Applications in recruitment:
As proved by in 2016 by ASI Data Science, a British AI firm looking to revolutionise the world of sports transfers, they designed software to help analyse players and aid decision making on which players are bargains and therefore, the best pick to purchase for a team.
They signed a deal with the British rugby union side London Irish to test out these revolutionary technologies.
Whereas traditionally scouting involves looking through hours of videos, manually noting down abilities and weaknesses, however with this software, clubs can enter the name of a well-known player in the position for which they are scouting and it will find, through assessing match statistics, players with similar styles and abilities.
It looks through around 100 different parameters taken from Opta, the sports data company covering every professional player around the world. Bias is removed by the clustering together of different types of players by the software making it easier for scouts and analysts to find players.
In a sport where salary caps often limit the budgets of even the biggest clubs, this tool could prove invaluable to all types of sports clubs.

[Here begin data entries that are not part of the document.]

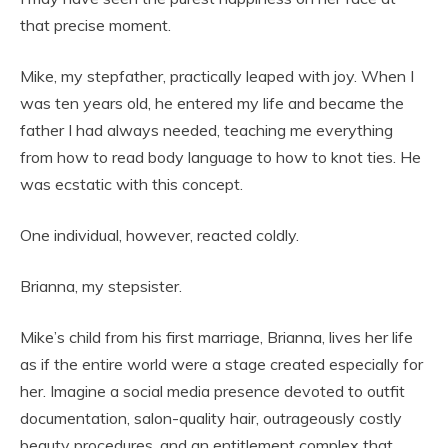
that precise moment.
Mike, my stepfather, practically leaped with joy. When I
was ten years old, he entered my life and became the
father I had always needed, teaching me everything
from how to read body language to how to knot ties. He
was ecstatic with this concept.
One individual, however, reacted coldly.
Brianna, my stepsister.
Mike’s child from his first marriage, Brianna, lives her life
as if the entire world were a stage created especially for
her. Imagine a social media presence devoted to outfit
documentation, salon-quality hair, outrageously costly
beauty procedures, and an entitlement complex that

Finally, I would like to talk about the RFU, (Rugby Football Union) whose job it is to firstly create successful winning English national teams, but one area in which AI is being used is within its second obligation, of increasing participation in the sport at a grassroots level.
For the last 5 years, the RFU has had a working relationship with IBM who have helped them to transform their operations through technology, doing such things as creating player and teak databases and providing personalised interactions and important moments of players’ careers. However, they also help at a fan engagement level with the development and implementation of a Customer Relationship Management (CRM) system as supporters also need managing in such a global sport. They believe that all this will help to significantly maintain the growth of the sport and help it to increase the number of active players and supporters pushing for more and more games and events.
Without a doubt, the use of Big Data & AI in the world of rugby has been, and will continue to be invaluable both for the coaching staff, but also for the players and their well-being. I believe that the future is bright in this field and we are going to see more and more examples of Big Data & AI applications in different aspects of both rugby and all other sports around the world.